The scientist then found out what people with psychological issues need most. To this end, he sought the advice of both patients and professionals. Many patients with depression may have a sudden emotional breakdown. Without timely intervention from a counsellor, this may be very dangerous. A lot of people with psychological issues are limited by counselling fees and the shortage of professional counsellors. Hence, he made the chatbot that can understand people’s complaints and empathise with them, while making use of long-term memory.
The scientist then formed two teams at his deep learning lab. One is the R&D team formed by senior engineers from tech companies, as well as computing and AI elites from top universities. The other team consists of professional counsellors who have specialities in dealing with emotional distress and psychological trauma, as well as those with long experience in narrative therapy and family therapy.
The team members have been working to grow the app and they have made rapid progress, and an initial version of Xiaotian was tested on campus in September 2020. Now, more than 3,000 people have it on their phones, and users can engage in counselling via text and voice messages. Due to an upcoming update, users will soon be able to have a 50-minute conversation with the chatbot.
The AI chatbot can simulate the human brain and has incorporated skills employed by professional counsellors dealing with real cases. With its emotional computing and empathy module, it can understand emotions, giving the impression of a warm-hearted conversation.

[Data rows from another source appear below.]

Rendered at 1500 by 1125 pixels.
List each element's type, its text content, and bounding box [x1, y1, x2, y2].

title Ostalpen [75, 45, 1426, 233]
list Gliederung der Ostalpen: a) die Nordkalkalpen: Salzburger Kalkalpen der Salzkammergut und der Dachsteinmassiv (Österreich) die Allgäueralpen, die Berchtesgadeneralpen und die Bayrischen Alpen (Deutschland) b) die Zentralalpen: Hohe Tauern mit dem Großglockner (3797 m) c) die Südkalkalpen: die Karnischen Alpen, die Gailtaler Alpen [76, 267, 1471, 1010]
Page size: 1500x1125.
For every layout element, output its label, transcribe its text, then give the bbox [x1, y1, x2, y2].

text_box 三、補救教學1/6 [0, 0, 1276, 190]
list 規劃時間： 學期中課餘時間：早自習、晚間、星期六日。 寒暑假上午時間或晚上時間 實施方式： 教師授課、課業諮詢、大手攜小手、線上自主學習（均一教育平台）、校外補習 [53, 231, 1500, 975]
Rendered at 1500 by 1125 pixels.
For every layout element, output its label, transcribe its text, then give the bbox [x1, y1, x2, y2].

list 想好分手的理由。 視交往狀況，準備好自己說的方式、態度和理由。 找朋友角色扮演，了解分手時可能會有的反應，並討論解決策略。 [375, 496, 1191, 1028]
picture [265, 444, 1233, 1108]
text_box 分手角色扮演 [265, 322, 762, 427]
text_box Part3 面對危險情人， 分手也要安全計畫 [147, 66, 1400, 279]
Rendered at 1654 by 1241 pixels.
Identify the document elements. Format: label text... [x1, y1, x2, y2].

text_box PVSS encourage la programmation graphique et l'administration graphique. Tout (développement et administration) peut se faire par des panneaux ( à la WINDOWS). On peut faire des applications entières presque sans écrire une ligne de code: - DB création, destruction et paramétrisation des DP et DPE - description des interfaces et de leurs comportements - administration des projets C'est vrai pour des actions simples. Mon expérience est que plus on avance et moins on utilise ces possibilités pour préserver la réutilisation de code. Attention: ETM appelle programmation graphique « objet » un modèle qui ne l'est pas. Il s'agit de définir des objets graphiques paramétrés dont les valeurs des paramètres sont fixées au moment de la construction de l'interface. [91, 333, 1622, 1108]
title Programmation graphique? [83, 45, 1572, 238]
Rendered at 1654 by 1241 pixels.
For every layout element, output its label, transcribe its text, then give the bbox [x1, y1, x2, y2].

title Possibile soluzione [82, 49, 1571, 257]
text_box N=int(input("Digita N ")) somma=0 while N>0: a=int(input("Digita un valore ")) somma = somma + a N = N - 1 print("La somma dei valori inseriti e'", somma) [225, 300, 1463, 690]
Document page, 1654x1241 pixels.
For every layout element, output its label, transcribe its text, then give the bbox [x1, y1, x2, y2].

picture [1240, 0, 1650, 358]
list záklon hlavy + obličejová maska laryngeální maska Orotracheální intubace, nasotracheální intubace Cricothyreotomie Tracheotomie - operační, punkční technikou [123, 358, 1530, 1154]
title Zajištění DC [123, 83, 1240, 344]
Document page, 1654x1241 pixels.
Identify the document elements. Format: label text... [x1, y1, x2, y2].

The chatbot can listen, analyse, reason, and help people clarify their true feelings through professional deconstruction skills. It can guide the discussion, ease the mood and keep the conversation from coming to a dead end.
According to the researchers, every user is provided with their own personal ID. Much like a close and trusted friend, the chatbot stores the user’s troubles in its memory and keeps their secrets. It also conducts ongoing evaluations of the psychological support that it gives, and decides on the direction of future guidance based on the evaluation results. If it encounters a problem that cannot be solved, it can give early warnings and ask professional human consultants to step in.
When the chatbot finds users with serious psychological issues or mental disorders, it will recommend a psychiatric hospital for diagnosis and treatment. For emergency cases, it will start the corresponding crisis-intervention measures.
The app cannot replace human counsellors, but it can help people when they need an emotional outlet, support and company late at night or in the early hours. At this time, people often become desperate, viewing life as pointless and contemplating suicide. Having an outlet of this sort 24 hours a day is of great value, particularly since telephone crisis hotlines are often busy at night.
The chatbot is still in development. Currently, about 30% of the answers provided by the app come directly from its AI capability, while the remaining 70% originate from human psychological counsellors.
According to the scientist, the chatbot is still at the training-model stage. Due to the limited number of counsellors to provide suggestions and users to interact with it, the app is still going through kindergarten. With more data, it will become more intelligent and professional. The goal for Xiaotian is to provide AI counselling services for 10 million people over the next five years.